» Extrait du document:
Léon Spilliaert au Musée d’Orsay
A la lisière du monde
Cette exposition se concentre sur les premières décennies de création de Léon Spilliaert, de 1900 à 1919, années du trouble métaphysique, essence même de son œuvre. D’un dépouillement et d’une solitude extrêmes, elles sont des énigmes irrésolues. Le regard scrute l’abîme, pare de mélancolie les silhouettes, redonne au monde son architecture principale, une ossature qui résiste au temps.
Léon Spilliaert(1881-1946) – Autoportrait 1907 – Lavis d’encre de Chine, pinceau, crayon de couleur et aquarelle sur papier 52,7 x 37,8 cm, Etats-Unis, New York (NY), The Metropolitan Museum of Art ©The Metropolitan Museum of Art, Dist. RMN-Grand Palais / imageof the MMA
Né à Ostende en 1881, disparu à Bruxelles en 1946, Léon Spilliaert fera de sa ville natale et de la mer ses compagnes existentielles. La mer pour ses masses opaques, la ville pour ses lumières dans les ténèbres, arêtes et saillies comme autant de lignes qui structurent la vision, comme autant de parapets contre le vertige. Et parfois des ondulations comme autant d’envahissements, par aplats, de la surface, comme des tentatives d’enveloppements de la silhouette qui se tient debout, de dos, surtout des personnages féminins, contre le parapet du monde. Silhouettes perdues dans la mélancolie, anonymes.

» Votre tâche:
Restituez à l'identique le passage de l'extrait sur Léon Spilliaert allant de « Léon Spilliaert au » jusqu'à « résiste au temps. » inclus. Les lignes ci-dessous proviennent d'une autre source.

» Données présentées:
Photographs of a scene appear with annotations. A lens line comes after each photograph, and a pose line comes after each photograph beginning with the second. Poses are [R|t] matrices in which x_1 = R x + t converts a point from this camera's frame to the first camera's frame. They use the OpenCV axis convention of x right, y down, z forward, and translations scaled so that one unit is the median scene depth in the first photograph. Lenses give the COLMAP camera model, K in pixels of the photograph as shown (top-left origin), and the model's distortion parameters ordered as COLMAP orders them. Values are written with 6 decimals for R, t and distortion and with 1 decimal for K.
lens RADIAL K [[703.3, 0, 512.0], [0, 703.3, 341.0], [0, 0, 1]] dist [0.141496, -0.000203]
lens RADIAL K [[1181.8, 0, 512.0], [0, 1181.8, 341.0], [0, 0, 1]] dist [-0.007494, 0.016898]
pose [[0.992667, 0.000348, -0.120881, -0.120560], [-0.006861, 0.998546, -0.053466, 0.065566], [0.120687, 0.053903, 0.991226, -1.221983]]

» Résultat obtenu:
Léon Spilliaert au Musée d’Orsay
A la lisière du monde
Cette exposition se concentre sur les premières décennies de création de Léon Spilliaert, de 1900 à 1919, années du trouble métaphysique, essence même de son œuvre. D’un dépouillement et d’une solitude extrêmes, elles sont des énigmes irrésolues. Le regard scrute l’abîme, pare de mélancolie les silhouettes, redonne au monde son architecture principale, une ossature qui résiste au temps.